Pleasant Ridge Preschool-1.jpg (copy)

Teacher Brittany Mellum Schoen works with pre-schoolers in her classroom at Pleasant Ridge Elementary, in Charlestown. FILE PHOTO

CLARK COUNTY ­– An overhaul and expansion in the preschool program at Greater Clark County Schools comes at a price.

Parents will see tuition increase by 3,500 percent.

The changes to the preschool program as well as an expansion in the related arts programming and changes on who can teach those classes were discussed at Tuesday night’s school board meeting.


With the current preschool program, parents who don’t qualify for reduced rates pay $150 per school year for the part-time preschool program, taught by certified teachers.

The program is changing to full-day, but doesn’t guarantee students having a certified teacher, according to Brooke Lannan, director of special populations for GCCS. She said transportation will be provided and that students will ride the bus with the rest of the elementary students to and from school daily. However, the cost will be $150 per week, which is $5,400 per year, Lannan said.

The school board voted 7-0 in favor of the change during the board meeting Tuesday night.
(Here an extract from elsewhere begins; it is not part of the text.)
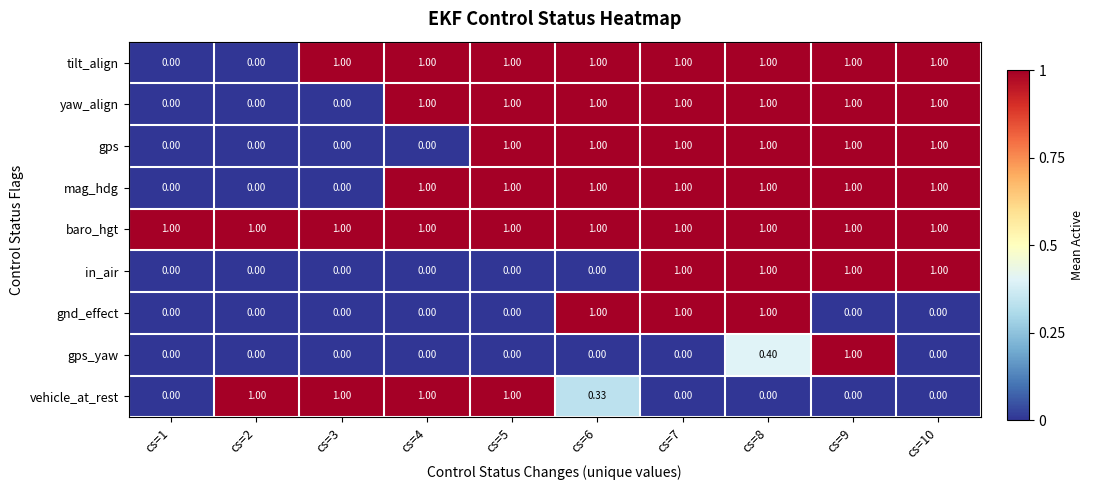

Is the value of gps at cs=3 greater than the value of vehicle_at_rest at cs=3?

No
Lannan said this change will allow for the district to serve 60 additional students each year. She said the cost is the same as neighboring New Albany-Floyd County Consolidated School Corp., which already offers a full-day preschool program.

“Research shows us that high-quality, early childhood programs prepare children for future success in school,” Lannan told the board, adding that they have better test scores and increased enrollment in advanced courses.
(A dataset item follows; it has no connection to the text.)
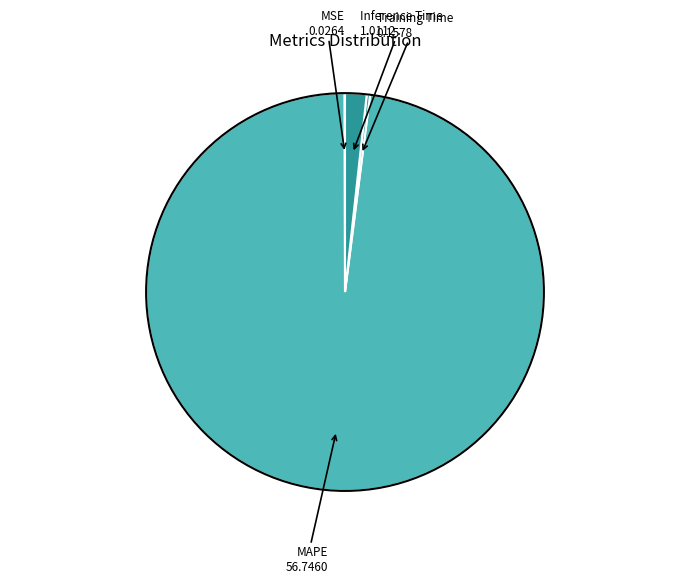

Is there any slice that represents more than half of the pie?

Yes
The current program includes special education and general education students in the same classrooms, taught by a certified teacher. The new program will have four specific schools that will still teach special education students and general education students together. Those classes will be taught by certified teachers. The rest of the six schools’ programs will be taught by child development associates, who have received their CDA certification, Lannan said.

Though the rate has jumped dramatically, parents who qualify for On My Way Pre-K funding can qualify for a grant that will pay more than the tuition fees, at $171.60 per week. That funding is provided by the state and will go directly to the school district. However, families must earn less than 127 percent of the federal poverty level. Also, to qualify, all parents in the household must be working, going to school or attending job training, according to Erica Woodward, project manager for On My Way Pre-K, said the “working” qualification doesn’t need to be full-time or even part-time, saying people may work as little as an hour a week or even month.

Lannan said the previous program was paid in part by federal funds. However, she said that didn’t cover all the necessary costs.

Woodward said this program opens up options for low-income families.

“Low-income children will now have access to a high-quality, full-day classroom setting, leading to being kindergarten ready on day one,” Woodward said to the school board.

Grants will be given on a first come, first serve basis, Woodward said. She said 3,500 students received grants in 2019, a number capped by the state legislature. She said applications will open as early as March, statewide. To learn more about the grant, go to


Superintendent Mark Laughner read a statement to the board, stating that he will keep the existing certified teachers in related arts – such as art, music, P.E. and technology – leading those classes. In addition, he said the program will be expanded to ensure each GCCS student receives all the related arts classes one day per week or the equivalent.

Previously, Laughner had talked about a money saving effort that would change those certified teaching positions to classified specialists. He said going forward, he will seek certified teachers for any related arts openings. He said if a certified teacher cannot be found to fill a vacant role, a specialist with experience in that field may be considered.

Also, for the 2020-21 school year, the district will hire four extra duty positions to receive a stipend for the coordination and collaboration to create consistent lessons and programming in the related arts classes across the elementary schools, Laughner said.

Also at the meeting:

• The board voted to make Janelle Fitzpatrick serve as president, Katie Hutchinson as vice president and Milt Clayton as secretary.

• Pam Hall will serve as interim principal at Jeffersonville High School, following the unanimous passing of the personnel report. Hall, who previously worked as JHS’ assistant principal, will take the spot vacated by Julie Straight. Straight left the principal role to work as the district’s academy/career and technical education (CTE) coordinator.